The next step is to lengthen the tight muscles via static stretching. Key muscles to stretch include the gastrocnemius/soleus, TFL, bicep femoris and adductor complex. Hold each stretch for a minimum of 30 seconds perform 1-2 sets of each stretch.

Once the overactive muscles have been addressed, activate the underactive muscles. Key areas to target with isolated strengthening are the anterior tibialis via resisted dorsiflexion, posterior tibialis via a single-leg calf raise, gluteus medius via wall slides and gluteus maximus via floor bridges. Perform 1-2 sets of 10-15 repetitions.
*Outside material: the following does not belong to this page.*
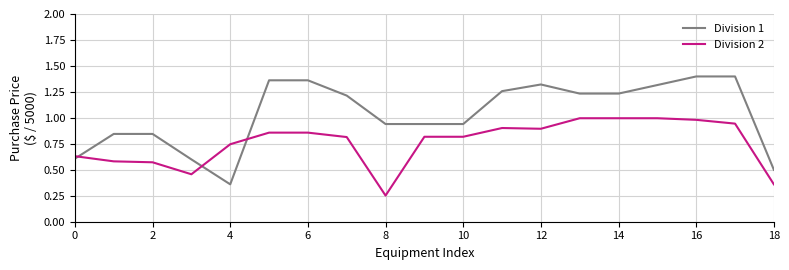

Which series has the largest range (max minus min)?

Division 1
Finally, perform an integrated exercise to improve muscle synergy to enhance neuromuscular efficiency and overall movement quality. An example integration exercise would include a multiplanar single-leg balance reach while maintaining neutral foot and knee alignment. Perform 1-2 sets of 10-15 repetitions.

Summary

Pronation distortion syndrome is a common lower extremity postural distortion pattern that can lead to other movement dysfunction patterns throughout the kinetic and ultimately injury. By incorporating static and dynamic assessments of the foot and ankle complex can help to identify this distortion pattern. Once identified, following a systematic corrective exercise strategy can help to improve functionality and movement quality, leading to decreased risk of injury.

References

Powers, C.M. (2003). The influence of altered lower-extremity kinematics on patellofemoral joint dysfunction: a theoretical perspective. Journal of Orthopedic & Sports Physical Therapy, 33:639-46.
Powers, C.M., Chen, P.Y., Reischl, S.F., & Perry, J. (2002). Comparison of foot pronation and lower extremity rotation in persons with and without patellofemoral pain. Foot & Ankle International, 23:634-40.
Khamis, S., & Yizhar, Z. (2007). Effect of feet hyperpronation on pelvic alignment in a standing position. Gait Posture, 25:127-34.
Levine, D., & Whittle, M.W. (1996). The effects of pelvic movement on lumbar lordosis in the standing position. Journal of Orthopedic & Sports Physical Therapy, 24:130-5.
Clark, M. C., & Lucett, S. C. (2011). NASM Essentials of Corrective Exercise Training. Baltimore, MD: Lippincott, Williams and Wilkins.